:: INPUT MATERIAL ::
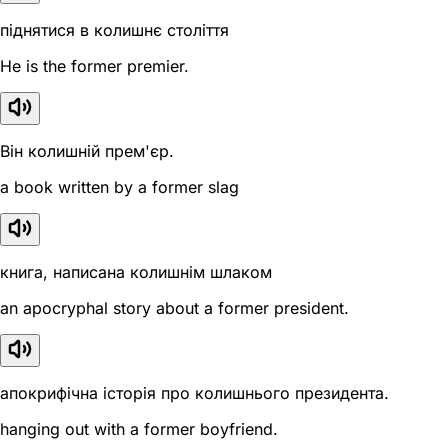
піднятися в колишнє століття
He is the former premier.
Він колишній прем'єр.
a book written by a former slag
книга, написана колишнім шлаком
an apocryphal story about a former president.
апокрифічна історія про колишнього президента.
hanging out with a former boyfriend.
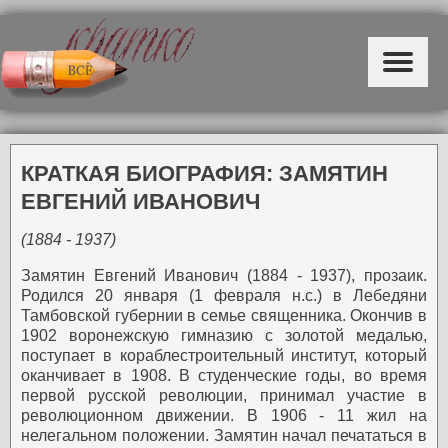
КРАТКАЯ БИОГРАФИЯ: ЗАМЯТИН
ЕВГЕНИЙ ИВАНОВИЧ
(1884 - 1937)
Замятин Евгений Иванович (1884 - 1937), прозаик.
Родился 20 января (1 февраля н.с.) в Лебедяни
Тамбовской губернии в семье священника. Окончив в
1902 воронежскую гимназию с золотой медалью,
поступает в кораблестроительный институт, который
оканчивает в 1908. В студенческие годы, во время
первой русской революции, принимал участие в
революционном движении. В 1906 - 11 жил на
нелегальном положении.
Замятин начал печататься в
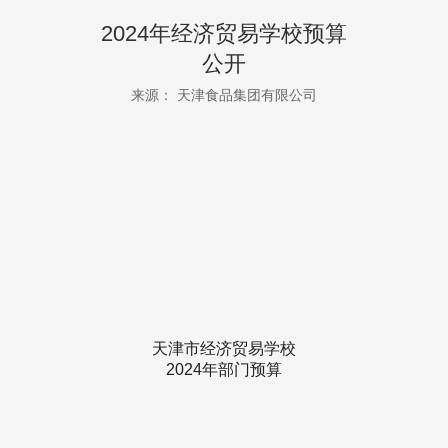
2024年经济贸易学校预算
公开
来源： 天津食品集团有限公司
天津市经济贸易学校
2024年部门预算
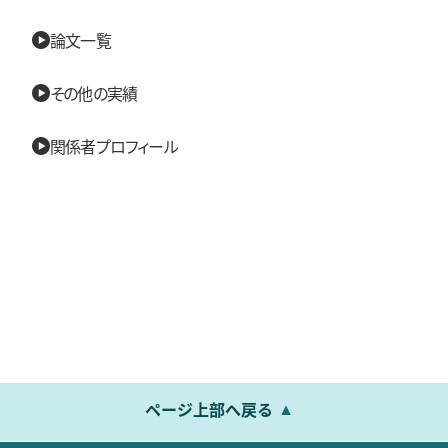
論文一覧
その他の実績
関係者プロフィール
ページ上部へ戻る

:: EXERCISE OBJECTIVE ::
Rewrite the text of all the items, putting "previous" in place of every "former" and keeping everything else the same. Leave the pictures out.

:: ANSWER TO THIS EXERCISE ::
піднятися в колишнє століття
He is the previous premier.
Він колишній прем'єр.
a book written by a previous slag
книга, написана колишнім шлаком
an apocryphal story about a previous president.
апокрифічна історія про колишнього президента.
hanging out with a previous boyfriend.
КРАТКАЯ БИОГРАФИЯ: ЗАМЯТИН
ЕВГЕНИЙ ИВАНОВИЧ
(1884 - 1937)
Замятин Евгений Иванович (1884 - 1937), прозаик.
Родился 20 января (1 февраля н.с.) в Лебедяни
Тамбовской губернии в семье священника. Окончив в
1902 воронежскую гимназию с золотой медалью,
поступает в кораблестроительный институт, который
оканчивает в 1908. В студенческие годы, во время
первой русской революции, принимал участие в
революционном движении. В 1906 - 11 жил на
нелегальном положении.
Замятин начал печататься в
2024年经济贸易学校预算
公开
来源： 天津食品集团有限公司
天津市经济贸易学校
2024年部门预算
論文一覧
その他の実績
関係者プロフィール
ページ上部へ戻る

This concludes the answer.